La pequeña Noemí corría feliz por el húmedo y bien cuidado césped del
parque. Su padre y su madre corrían tras la niña, que inundaba el lugar con sus
risas y sonrisas, distribuidas a diestra y siniestra sin ninguna discreción.
Algunos metros atrás, sentada en un viejo banco de madera, la tía de Noemí,
Soledad, miraba a la niña correr con el juguete que recién le había comprado,
satisfecha.
Noemí era la hija menor de un joven matrimonio de profesionales de
primera generación. Las familias de sus padres se habían dedicado a variados
oficios, siendo ambos los primeros en sus entornos que decidieron abandonar sus
respectivas tradiciones familiares, y buscar un futuro más fácil de sustentar,
más estable y más acorde con los tiempos; así, era obvio que como almas
gemelas, estaban destinados a compartir sus realidades, y un futuro en común.
Tal como todos los retoños que
ingresaban al clan, Noemí era querida por ambas familias, quienes cuidaban de
ella para que nada le sucediera, y para que su existencia fuera lo más feliz
posible dentro de los límites humanos. Al ser la menor de toda la familia,
todos los tíos, tías y abuelos la mimaban y hasta malcriaban, a lo que la
pequeña respondía con su inagotable felicidad; todos, salvo su tía Soledad.
Soledad era quien mejor llevaba su nombre. Mujer solitaria, retraída y
hasta mal genio, se dedicaba a mirar a todos sus sobrinos a la distancia,
enojada al ver que ninguno parecía querer perpetuar alguno de los oficios que
habían servido a ambas familias para existir, crecer y desarrollarse. Para
Soledad, cualquiera de esos niños tenía la obligación moral de hacerse cargo de
la herencia cultural de la familia; sin embargo, no había ninguno que pareciera
tener el interés ni menos las condiciones para tamaña tarea.
Esa tarde, Soledad decidió acompañar a su hermano y su cuñada al
parque con la niña. Luego de todas las frustraciones vividas, la mujer decidió
dejar por un rato su rabia de lado, y estar con su sobrina menor, quien la
miraba permanentemente con cara de sorpresa y curiosidad. La pareja caminaba
con la pequeña corriendo delante de ellos; de pronto Soledad pareció
desaparecer, para luego asomarse saliendo de un puesto ambulante de regalos con
una pequeña bolsa. En cuanto Noemí vio a su extraña tía con una bolsa de
colores, corrió donde ella y le regaló su mejor sonrisa, la que no halló
respuesta en la amarga mujer, quien sólo estiró el brazo y le entregó la bolsa
a la pequeña.

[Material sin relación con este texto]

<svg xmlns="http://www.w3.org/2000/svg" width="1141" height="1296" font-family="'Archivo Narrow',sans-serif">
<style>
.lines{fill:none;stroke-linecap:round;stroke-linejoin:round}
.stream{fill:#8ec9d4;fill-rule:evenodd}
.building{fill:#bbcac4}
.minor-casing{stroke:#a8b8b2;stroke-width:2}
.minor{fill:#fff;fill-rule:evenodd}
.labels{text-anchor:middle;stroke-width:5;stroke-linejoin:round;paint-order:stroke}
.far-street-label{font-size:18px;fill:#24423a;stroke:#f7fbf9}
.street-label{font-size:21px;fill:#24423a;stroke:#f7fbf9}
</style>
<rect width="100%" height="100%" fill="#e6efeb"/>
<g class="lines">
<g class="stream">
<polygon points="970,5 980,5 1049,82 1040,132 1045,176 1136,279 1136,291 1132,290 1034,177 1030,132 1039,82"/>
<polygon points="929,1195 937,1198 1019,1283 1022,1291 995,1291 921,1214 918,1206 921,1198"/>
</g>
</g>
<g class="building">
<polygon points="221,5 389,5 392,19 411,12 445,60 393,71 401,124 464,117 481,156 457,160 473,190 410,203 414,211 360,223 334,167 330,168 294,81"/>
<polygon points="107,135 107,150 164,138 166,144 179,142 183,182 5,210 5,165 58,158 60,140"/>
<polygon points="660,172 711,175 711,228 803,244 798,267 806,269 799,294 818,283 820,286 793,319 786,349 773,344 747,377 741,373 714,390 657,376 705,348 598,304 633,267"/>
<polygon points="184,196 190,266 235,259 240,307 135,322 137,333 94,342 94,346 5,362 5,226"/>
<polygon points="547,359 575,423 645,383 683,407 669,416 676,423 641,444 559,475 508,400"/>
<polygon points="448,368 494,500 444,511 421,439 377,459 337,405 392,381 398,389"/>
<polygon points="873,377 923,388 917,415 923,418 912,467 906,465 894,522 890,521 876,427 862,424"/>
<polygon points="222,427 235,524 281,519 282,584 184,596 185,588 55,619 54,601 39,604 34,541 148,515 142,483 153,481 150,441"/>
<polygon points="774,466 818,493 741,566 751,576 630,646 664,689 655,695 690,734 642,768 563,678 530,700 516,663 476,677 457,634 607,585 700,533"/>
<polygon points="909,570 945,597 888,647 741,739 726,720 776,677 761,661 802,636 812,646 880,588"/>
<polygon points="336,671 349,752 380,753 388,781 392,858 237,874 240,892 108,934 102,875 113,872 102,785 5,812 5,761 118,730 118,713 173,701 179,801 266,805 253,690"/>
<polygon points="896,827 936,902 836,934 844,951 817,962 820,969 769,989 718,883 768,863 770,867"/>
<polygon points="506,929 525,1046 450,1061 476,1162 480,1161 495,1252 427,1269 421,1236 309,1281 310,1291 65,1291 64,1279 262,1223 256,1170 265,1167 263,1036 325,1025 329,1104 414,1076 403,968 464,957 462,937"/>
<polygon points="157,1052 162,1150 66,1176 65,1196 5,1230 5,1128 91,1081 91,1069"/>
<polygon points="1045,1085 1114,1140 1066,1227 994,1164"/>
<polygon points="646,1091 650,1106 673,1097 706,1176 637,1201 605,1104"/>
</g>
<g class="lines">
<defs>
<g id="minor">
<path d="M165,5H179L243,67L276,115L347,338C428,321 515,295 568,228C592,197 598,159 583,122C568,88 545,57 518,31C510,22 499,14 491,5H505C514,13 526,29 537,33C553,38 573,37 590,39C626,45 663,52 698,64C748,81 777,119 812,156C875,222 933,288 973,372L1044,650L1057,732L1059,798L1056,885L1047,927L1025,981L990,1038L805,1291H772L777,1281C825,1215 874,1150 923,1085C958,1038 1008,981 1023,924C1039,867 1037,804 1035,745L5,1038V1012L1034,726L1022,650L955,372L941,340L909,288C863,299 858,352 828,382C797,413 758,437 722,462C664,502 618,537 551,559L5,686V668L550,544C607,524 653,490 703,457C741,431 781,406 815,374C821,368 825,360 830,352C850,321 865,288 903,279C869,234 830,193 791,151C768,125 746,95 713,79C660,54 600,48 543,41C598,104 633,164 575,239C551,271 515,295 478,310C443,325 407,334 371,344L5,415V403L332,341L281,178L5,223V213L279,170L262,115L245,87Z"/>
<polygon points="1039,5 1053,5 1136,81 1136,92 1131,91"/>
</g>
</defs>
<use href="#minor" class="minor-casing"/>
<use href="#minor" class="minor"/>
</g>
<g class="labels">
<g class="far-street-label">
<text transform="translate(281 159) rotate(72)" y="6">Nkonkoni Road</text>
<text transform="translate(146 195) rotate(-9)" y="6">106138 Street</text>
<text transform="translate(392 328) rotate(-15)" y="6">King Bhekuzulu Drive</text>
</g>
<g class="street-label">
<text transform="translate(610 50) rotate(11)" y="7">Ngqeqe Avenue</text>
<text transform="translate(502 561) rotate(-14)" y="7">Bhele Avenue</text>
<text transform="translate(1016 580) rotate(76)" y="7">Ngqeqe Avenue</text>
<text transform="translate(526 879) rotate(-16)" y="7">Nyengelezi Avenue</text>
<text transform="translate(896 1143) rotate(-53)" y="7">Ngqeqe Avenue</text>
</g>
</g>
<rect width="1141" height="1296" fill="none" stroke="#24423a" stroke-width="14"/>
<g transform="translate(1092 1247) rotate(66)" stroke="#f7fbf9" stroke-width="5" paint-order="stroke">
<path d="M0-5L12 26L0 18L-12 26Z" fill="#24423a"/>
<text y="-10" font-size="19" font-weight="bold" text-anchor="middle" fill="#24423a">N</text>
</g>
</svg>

Los padres de la niña miraron sorprendidos: era la primera vez
que Soledad le regalaba algo a alguien, sin que hubiera alguna fecha formal de
por medio.
La pequeña Noemí corría feliz por el húmedo y bien cuidado césped del
parque. Su padre y su madre corrían tras la niña, que inundaba el lugar con sus
risas y sonrisas, distribuidas a diestra y siniestra sin ninguna discreción. La
niña corría feliz con la red atrapa sueños que su tía Soledad le había
regalado, moviéndola a diestra y siniestra, como si de verdad pudiera atrapar
los sueños de las personas con el adorno que ahora hacía las veces de juguete. Algunos
metros atrás, sentada en un viejo banco de madera, la tía de Noemí, Soledad,
miraba a la niña correr con el juguete que recién le había comprado,
satisfecha. Cuando la niña lo sacó de la bolsa, instintivamente cambió de
posición tres piedras del arco, rotándolas además en ciento ochenta grados. En
ese momento Soledad supo que su oficio tenía una poderosa heredera, quien no
necesitó de estudios para transformar una inútil red atrapa sueños en una
poderosa red atrapa demonios, que la pequeña movía con certera precisión para
cazar todas las entidades que a esa hora buscaban confiadas almas que poseer.